You hear about it when you’re hired on with the railway. Incidents happen, it comes with the job. You hope it doesn’t happen to you. But when you experience firsthand two railway-related fatalities in just one year, how could someone not ultimately ask the question: Why?
This is exactly what happened to Mark Blanchette, a seasoned railroader and first responder, currently working for Goderich and Exciter Railways and as a supervisor for Genesee and Wyoming Canada in southern Ontario. He is also a volunteer firefighter, captain and medical technician.
We caught up with Blanchette, an avid and longtime supporter of the Operation Lifesaver program, and asked him to share his account of these two tragic events.
Two railway-related fatalities in one year
The year was 1996. Blanchette responded as a first responder to two fatal train vs. vehicle collisions, one involving a truck, and the other a car. In the wake of these preventable tragedies he found himself wondering how much the public understood about the presence of trains, railway equipment and the intersections where they meet.
“Trespassers and people taking short cuts I could understand. People make a decision to do these things. But collisions at railway crossings, especially with automatic warning devices, these types of things I had a hard time understanding,” he explains. “If people understood the results of their actions they would not even attempt to cross without looking regardless of what protection was there.”
Comforting a truck driver struggling to survive
When asked about the incidents themselves, Blanchette starts by recounting the details of the truck vs. train collision.
“The truck driver was working all night and did not see the warning system; he struck the train between the second locomotive and the first car. It was about -45°C that morning. When I arrived on scene, I couldn’t believe the driver was still alive; the cab of the truck was separated from the frame and 50 feet away in the snow bank. The paramedic had an oxygen line set up for the driver, but it was so cold that I told him that it wasn’t’ helping, so I crawled into the truck and held the mask to the driver’s face.
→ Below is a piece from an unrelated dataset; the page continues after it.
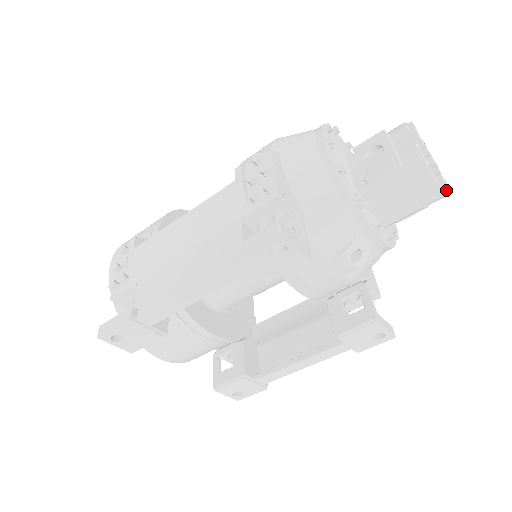
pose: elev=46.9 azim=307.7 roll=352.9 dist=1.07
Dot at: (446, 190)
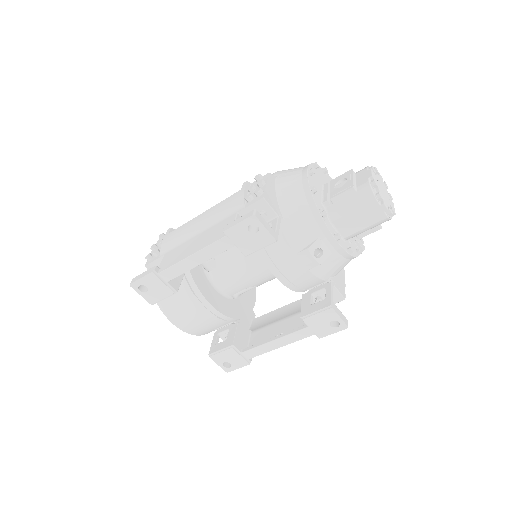
Dot at: (388, 213)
Ten minutes later the rescue truck arrived. I remained in the cab and coached the driver to keep breathing while they cut what was left of the cab around him.”
It’s apparent that this incident has stayed with Blanchette. “This was a difficult experience for me because I saw the outcome of the collision – the person sitting in the cab,” he says. “The driver ended up succumbing to his injuries on his way to the hospital. After, we went back and sat in the caboose and I spoke with the engineer and conductor. We had a coffee and talked through the incident step by step. It was easy to see that the crew was extremely shaken up by this incident and truly got a great deal of relief from just talking about it.”
A teen girl’s death hits close to home
Blanchette had a personal connection to the second incident (car vs. train) he details for us. “It was a young lady on her way to meet her mother for lunch. As she approached the crossing near her house, she did not heed the activated warning system. The engineer stated it was like she was leaning over towards the passenger side of the truck. Whether she was changing the radio station or something had fallen of the seat, for that moment she missed a very important piece of information and crossed in front of the train.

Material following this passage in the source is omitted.